Malgré leurs différences religieuses, Elisabeth et Félix s’aimaient beaucoup.  Pendant les premières années de leur mariage, ils voyagèrent énormément, visitant Rome, l’Algérie, la Tunisie, l’Allemagne et plusieurs pays d’Europe de l’Est. Félix et Elisabeth étaient tous deux très instruits. En plus de s’adonner à la lecture de grands classiques, Elisabeth étudia de nombreuses langues étrangères. Au cours de cette période, Félix publia quelques articles anticléricaux et devint plus communicatif sur son abandon de foi. Compte tenu de l’attitude de Félix envers la religion, et de retour d’un long voyage, Elisabeth abandonna toute relation avec Dieu en 1897. L’année suivante, Félix lui suggéra les œuvres d’Ernest Renan, un auteur brillant mais rationaliste. Elisabeth commença à lire La Vie de Jésus. Grâce à son intelligence et son expérience, elle entreprit de démanteler cet ouvrage en soulignant les défauts qu’elle y trouvait. Cette lecture et cette réflexion réveillèrent sa vie spirituelle. Elle ébaucha l’écriture de ses pensées et de ses réflexions dans plusieurs journaux intimes.
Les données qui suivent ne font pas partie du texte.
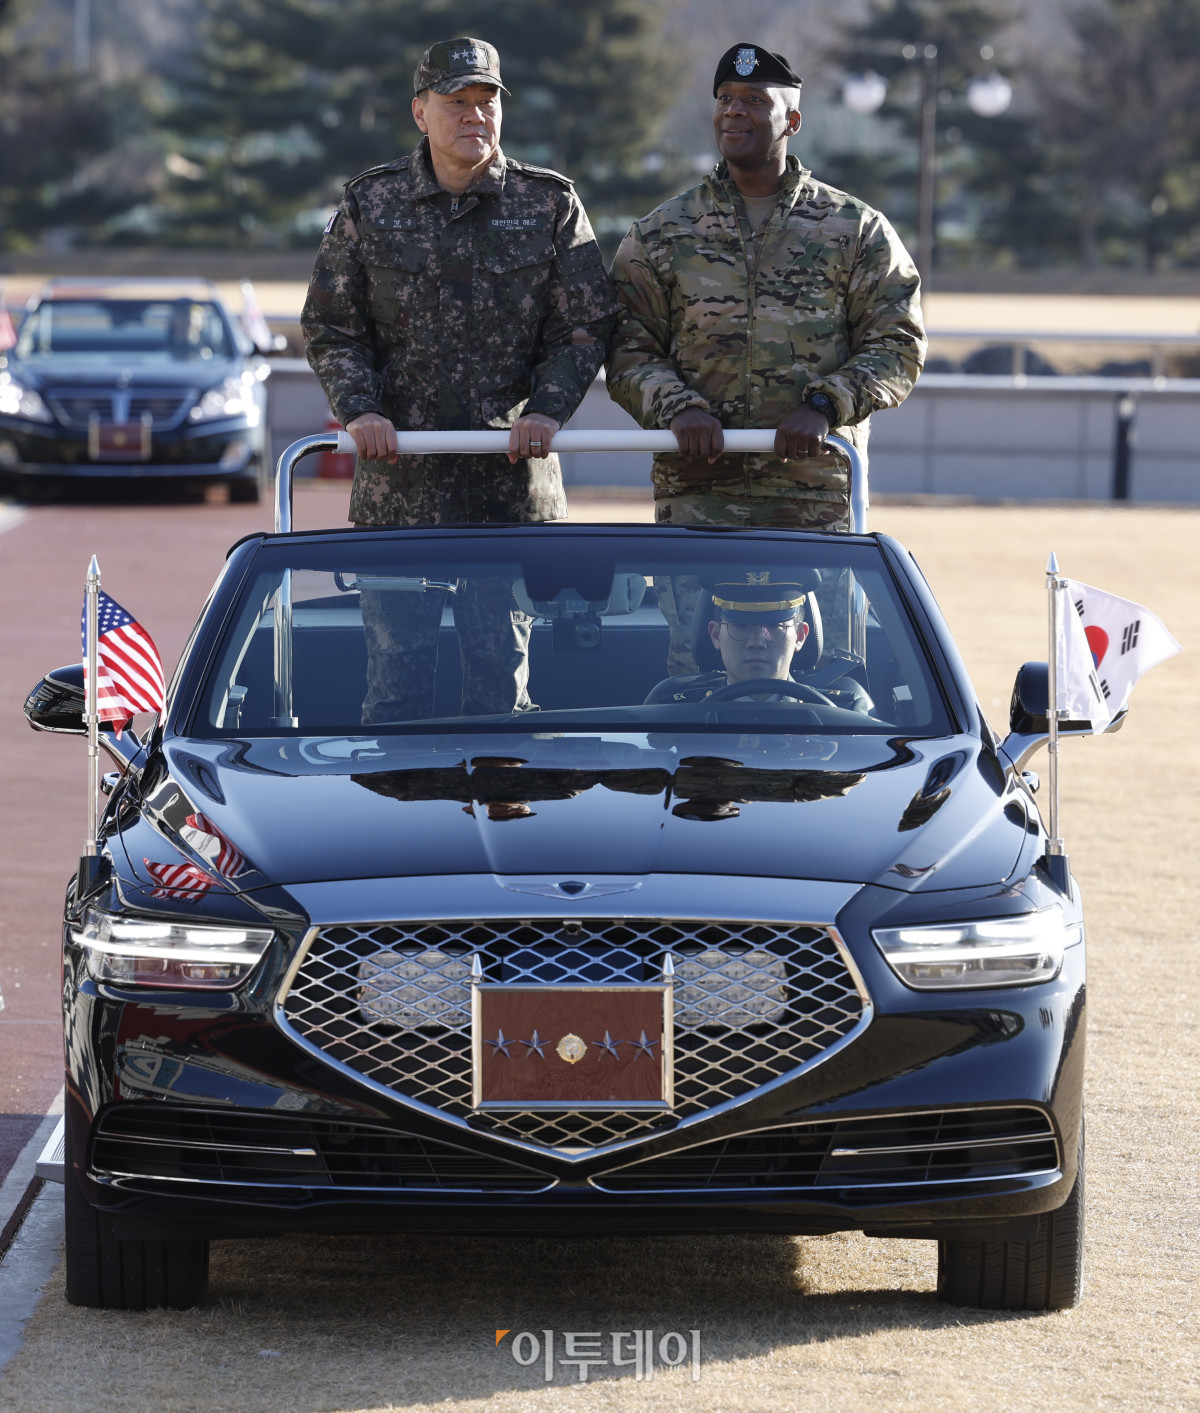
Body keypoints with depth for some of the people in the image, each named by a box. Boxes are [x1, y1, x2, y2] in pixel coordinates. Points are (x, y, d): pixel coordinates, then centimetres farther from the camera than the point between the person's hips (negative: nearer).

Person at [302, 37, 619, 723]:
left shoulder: (549, 204, 4)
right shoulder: (371, 204, 6)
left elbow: (588, 324, 5)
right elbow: (330, 326, 8)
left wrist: (548, 409, -11)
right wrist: (359, 408, -9)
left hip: (512, 478, 0)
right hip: (398, 481, 0)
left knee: (502, 660, 4)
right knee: (396, 665, 2)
À partir de ce moment-là, l’objectif principal de sa vie fut de prier pour la conversion de son mari. Elle soutenait également plusieurs œuvres de bienfaisance en faveur des pauvres. Grâce à sa nature aimante et douce, de nombreux non-croyants recherchaient ses conseils, dont certains sont exprimés dans une magnifique correspondance. Quelques-uns des plus beaux écrits d’Elisabeth sont échangés avec Sœur Marie Goby, une religieuse de la Congrégation des Hospitalières de Sainte-Marthe de Beaune. Elles ne se rencontrèrent en personne que rarement, mais en l’espace de quelques années seulement, elles partagèrent à travers cette relation épistolaire leurs expériences et un profond amour de Dieu.

En 1907, la santé d’Elisabeth se détériora au point de l’obliger à mener une vie essentiellement sédentaire, recevant amis et visiteurs dans sa propre demeure. En 1911, elle subit une opération chirurgicale et une radiothérapie pour une tumeur maligne. Elle se rétablit et se sentit assez forte pour accomplir avec Félix un dernier pèlerinage à Lourdes. En juillet 1913, elle fut contrainte à rester alitée, car son cancer du sein récidivant continuait à se propager. Elle mourut en mai 1914. Alors que de nombreuses personnes assistaient à ses funérailles, et exprimaient une détresse profonde devant sa mort, les prêtres auraient demandé à Félix : « Mais qui donc était-ce ? Nous n’avons jamais vu d’enterrement comme celui-là ».

Après le décès d’Elisabeth, Félix découvrit les journaux spirituels de celle-ci ainsi que sa correspondance. Dans son journal intime, Elisabeth décrit son pacte avec Dieu, où elle offre sa vie en échange de la conversion de son mari bien-aimé. Non seulement croyait-elle que la grâce de Dieu inciterait Félix à changer d’avis, mais elle était également persuadée que Félix servirait Dieu en tant que prêtre dominicain.

Félix chercha tout d’abord à détruire le journal lors d’un voyage à Lourdes. Il désirait discréditer les récits de conversion et de guérison de Lourdes, ainsi que les écrits de sa femme. Mais en arrivant à Lourdes, il ressentit fortement la présence d’Elisabeth ainsi que celle de Dieu et il entreprit une lente conversion au catholicisme.

Ce fut difficile pour Félix de devenir prêtre dominicain. Il dut finalement plaider sa cause auprès du pape Benoît XV, qui tout d’abord interdit à Félix l’ordination à la prêtrise. Cependant, le pape Benoît revint sur sa décision et, en 1923, Félix fut ordonné prêtre. Il consacra la plupart de son énergie à publier les écrits d’Elisabeth, tant son journal spirituel que sa correspondance. Il joua un rôle essentiel  à l’ouverture de la cause de la canonisation de sa femme.